DESCRIPTION OF THE TASK> Rewrite the listing below, swapping each "image" for "frame" and changing nothing else. Omit the pictures from your answer.

DATA BELOW>
+ + + + + + +
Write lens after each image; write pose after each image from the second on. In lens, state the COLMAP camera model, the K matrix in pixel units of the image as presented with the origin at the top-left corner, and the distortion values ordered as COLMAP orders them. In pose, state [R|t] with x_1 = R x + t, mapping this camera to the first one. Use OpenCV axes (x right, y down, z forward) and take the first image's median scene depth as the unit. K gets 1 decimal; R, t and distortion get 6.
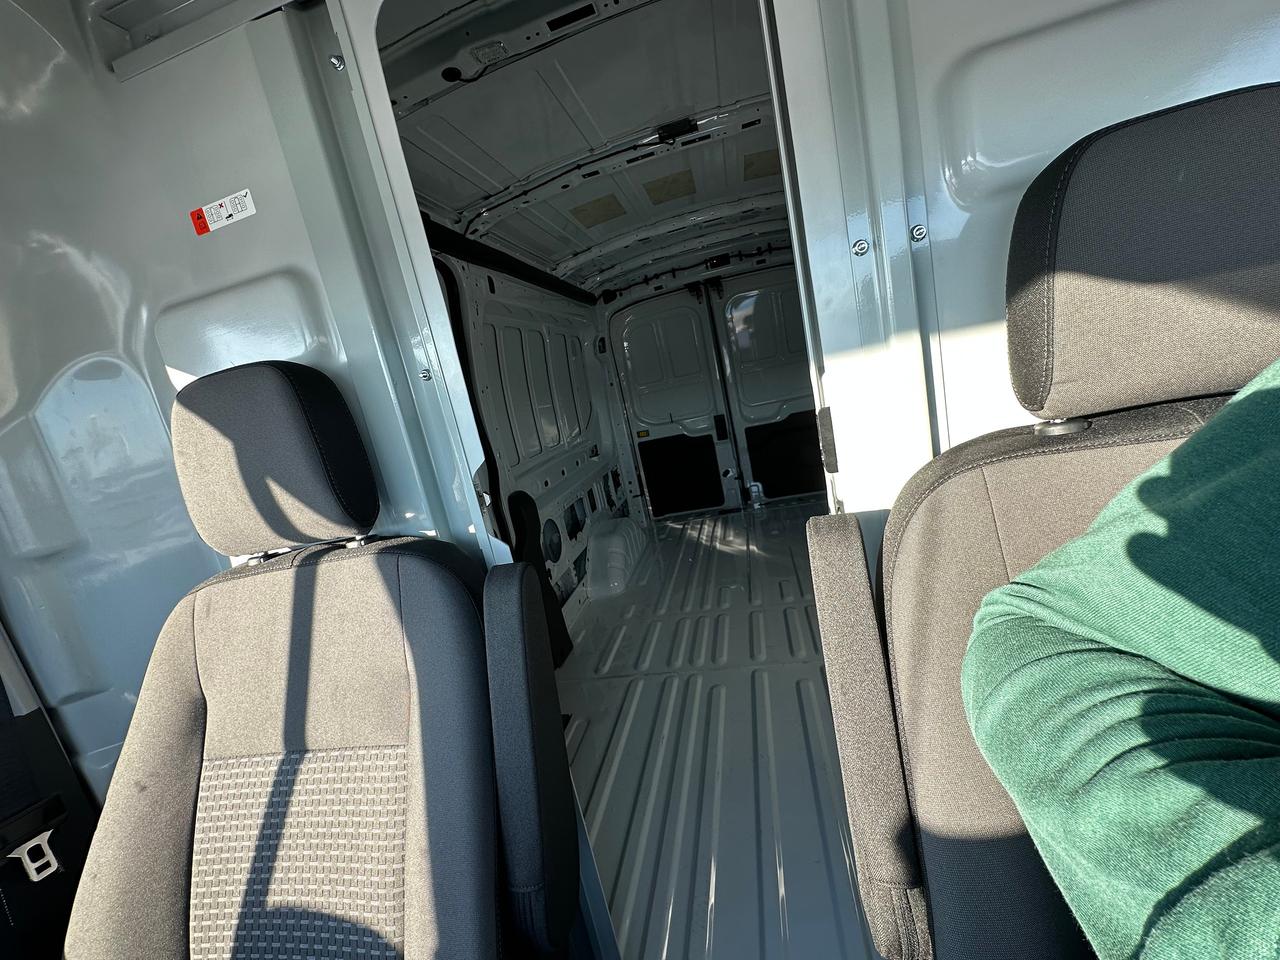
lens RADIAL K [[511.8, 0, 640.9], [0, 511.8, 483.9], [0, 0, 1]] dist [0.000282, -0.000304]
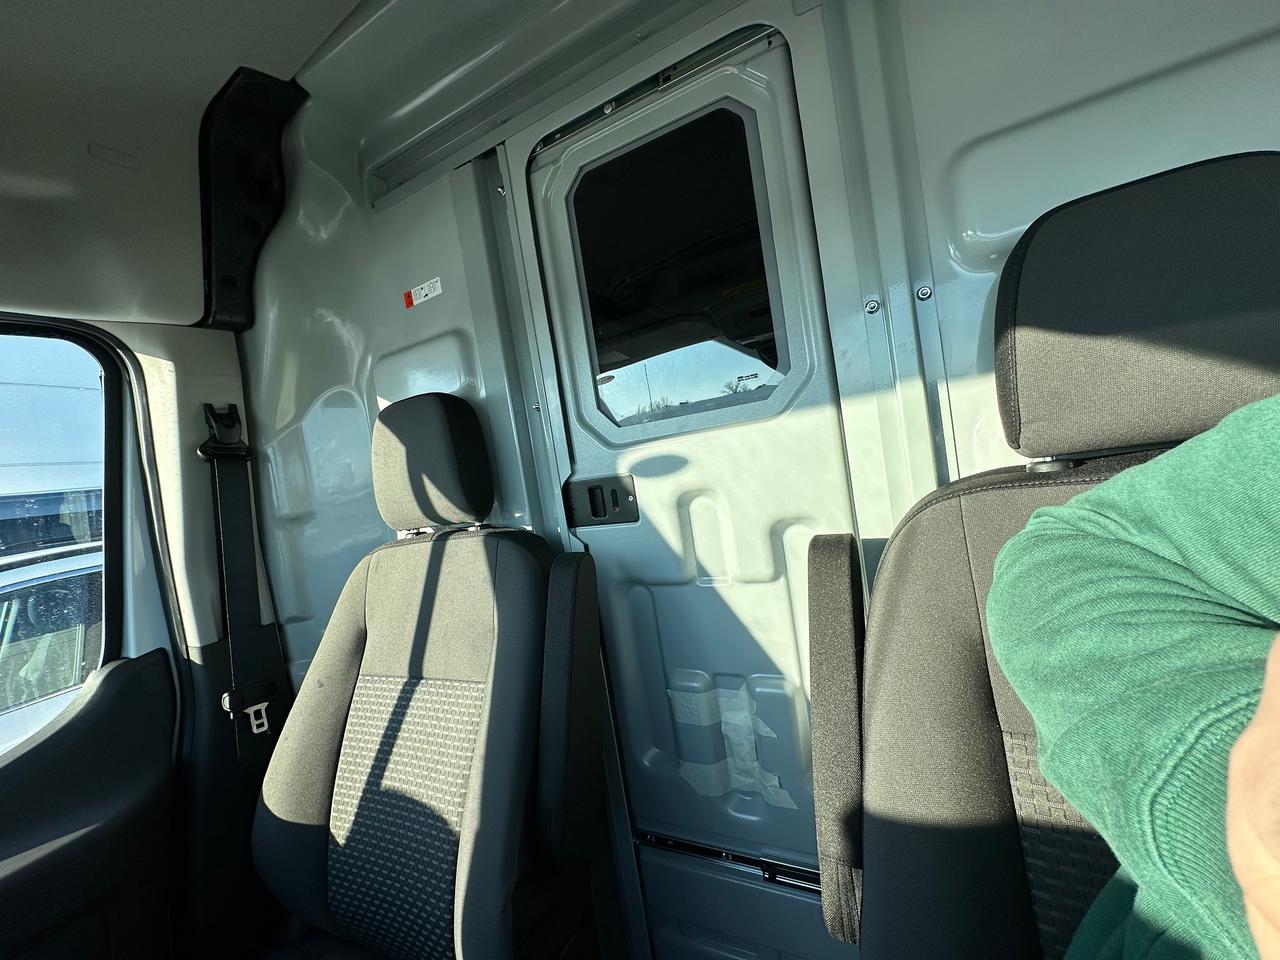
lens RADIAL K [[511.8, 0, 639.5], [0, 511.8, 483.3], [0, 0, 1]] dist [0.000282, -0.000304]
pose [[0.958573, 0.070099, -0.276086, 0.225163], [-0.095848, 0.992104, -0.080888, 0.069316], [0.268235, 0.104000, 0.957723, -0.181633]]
+ + + + + + +
WORKED SOLUTION>
Write lens after each frame; write pose after each frame from the second on. In lens, state the COLMAP camera model, the K matrix in pixel units of the frame as presented with the origin at the top-left corner, and the distortion values ordered as COLMAP orders them. In pose, state [R|t] with x_1 = R x + t, mapping this camera to the first one. Use OpenCV axes (x right, y down, z forward) and take the first frame's median scene depth as the unit. K gets 1 decimal; R, t and distortion get 6.
lens RADIAL K [[511.8, 0, 640.9], [0, 511.8, 483.9], [0, 0, 1]] dist [0.000282, -0.000304]
lens RADIAL K [[511.8, 0, 639.5], [0, 511.8, 483.3], [0, 0, 1]] dist [0.000282, -0.000304]
pose [[0.958573, 0.070099, -0.276086, 0.225163], [-0.095848, 0.992104, -0.080888, 0.069316], [0.268235, 0.104000, 0.957723, -0.181633]]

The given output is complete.